* [TRY IT]
An exact transcription of the data below is needed.

Collection entries
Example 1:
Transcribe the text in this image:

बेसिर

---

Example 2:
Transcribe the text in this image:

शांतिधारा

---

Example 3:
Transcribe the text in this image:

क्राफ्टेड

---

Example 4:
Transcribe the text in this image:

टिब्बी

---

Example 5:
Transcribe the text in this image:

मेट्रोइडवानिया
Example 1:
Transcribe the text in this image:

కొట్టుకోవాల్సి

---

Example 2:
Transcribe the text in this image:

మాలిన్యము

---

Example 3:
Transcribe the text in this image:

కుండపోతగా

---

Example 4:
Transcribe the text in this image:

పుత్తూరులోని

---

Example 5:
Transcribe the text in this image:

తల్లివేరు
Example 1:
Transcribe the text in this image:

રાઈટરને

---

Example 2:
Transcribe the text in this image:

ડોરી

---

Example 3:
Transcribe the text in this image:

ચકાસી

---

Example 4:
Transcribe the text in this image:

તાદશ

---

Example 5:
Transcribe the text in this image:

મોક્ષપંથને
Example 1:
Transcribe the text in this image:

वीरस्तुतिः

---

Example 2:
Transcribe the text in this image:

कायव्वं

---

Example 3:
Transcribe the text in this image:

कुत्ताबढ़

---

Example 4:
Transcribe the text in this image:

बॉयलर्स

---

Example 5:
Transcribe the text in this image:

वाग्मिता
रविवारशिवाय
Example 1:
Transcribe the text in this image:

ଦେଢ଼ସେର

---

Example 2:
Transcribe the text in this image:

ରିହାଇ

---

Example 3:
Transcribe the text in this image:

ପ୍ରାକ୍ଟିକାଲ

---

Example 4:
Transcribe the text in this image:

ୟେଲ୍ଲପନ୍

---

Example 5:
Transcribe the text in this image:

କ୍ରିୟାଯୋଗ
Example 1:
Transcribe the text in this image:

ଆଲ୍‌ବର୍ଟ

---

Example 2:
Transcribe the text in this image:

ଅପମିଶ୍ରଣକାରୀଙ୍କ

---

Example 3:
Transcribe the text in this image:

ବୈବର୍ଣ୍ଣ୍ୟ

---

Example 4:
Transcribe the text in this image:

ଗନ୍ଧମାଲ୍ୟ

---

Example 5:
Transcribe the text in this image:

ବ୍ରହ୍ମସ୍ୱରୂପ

* [EXERCISE ANSWER]
Example 1:
Transcribe the text in this image:

बेसिर

---

Example 2:
Transcribe the text in this image:

शांतिधारा

---

Example 3:
Transcribe the text in this image:

क्राफ्टेड

---

Example 4:
Transcribe the text in this image:

टिब्बी

---

Example 5:
Transcribe the text in this image:

मेट्रोइडवानिया
Example 1:
Transcribe the text in this image:

కొట్టుకోవాల్సి

---

Example 2:
Transcribe the text in this image:

మాలిన్యము

---

Example 3:
Transcribe the text in this image:

కుండపోతగా

---

Example 4:
Transcribe the text in this image:

పుత్తూరులోని

---

Example 5:
Transcribe the text in this image:

తల్లివేరు
Example 1:
Transcribe the text in this image:

રાઈટરને

---

Example 2:
Transcribe the text in this image:

ડોરી

---

Example 3:
Transcribe the text in this image:

ચકાસી

---

Example 4:
Transcribe the text in this image:

તાદશ

---

Example 5:
Transcribe the text in this image:

મોક્ષપંથને
Example 1:
Transcribe the text in this image:

वीरस्तुतिः

---

Example 2:
Transcribe the text in this image:

कायव्वं

---

Example 3:
Transcribe the text in this image:

कुत्ताबढ़

---

Example 4:
Transcribe the text in this image:

बॉयलर्स

---

Example 5:
Transcribe the text in this image:

वाग्मिता
रविवारशिवाय
Example 1:
Transcribe the text in this image:

ଦେଢ଼ସେର

---

Example 2:
Transcribe the text in this image:

ରିହାଇ

---

Example 3:
Transcribe the text in this image:

ପ୍ରାକ୍ଟିକାଲ

---

Example 4:
Transcribe the text in this image:

ୟେଲ୍ଲପନ୍

---

Example 5:
Transcribe the text in this image:

କ୍ରିୟାଯୋଗ
Example 1:
Transcribe the text in this image:

ଆଲ୍‌ବର୍ଟ

---

Example 2:
Transcribe the text in this image:

ଅପମିଶ୍ରଣକାରୀଙ୍କ

---

Example 3:
Transcribe the text in this image:

ବୈବର୍ଣ୍ଣ୍ୟ

---

Example 4:
Transcribe the text in this image:

ଗନ୍ଧମାଲ୍ୟ

---

Example 5:
Transcribe the text in this image:

ବ୍ରହ୍ମସ୍ୱରୂପ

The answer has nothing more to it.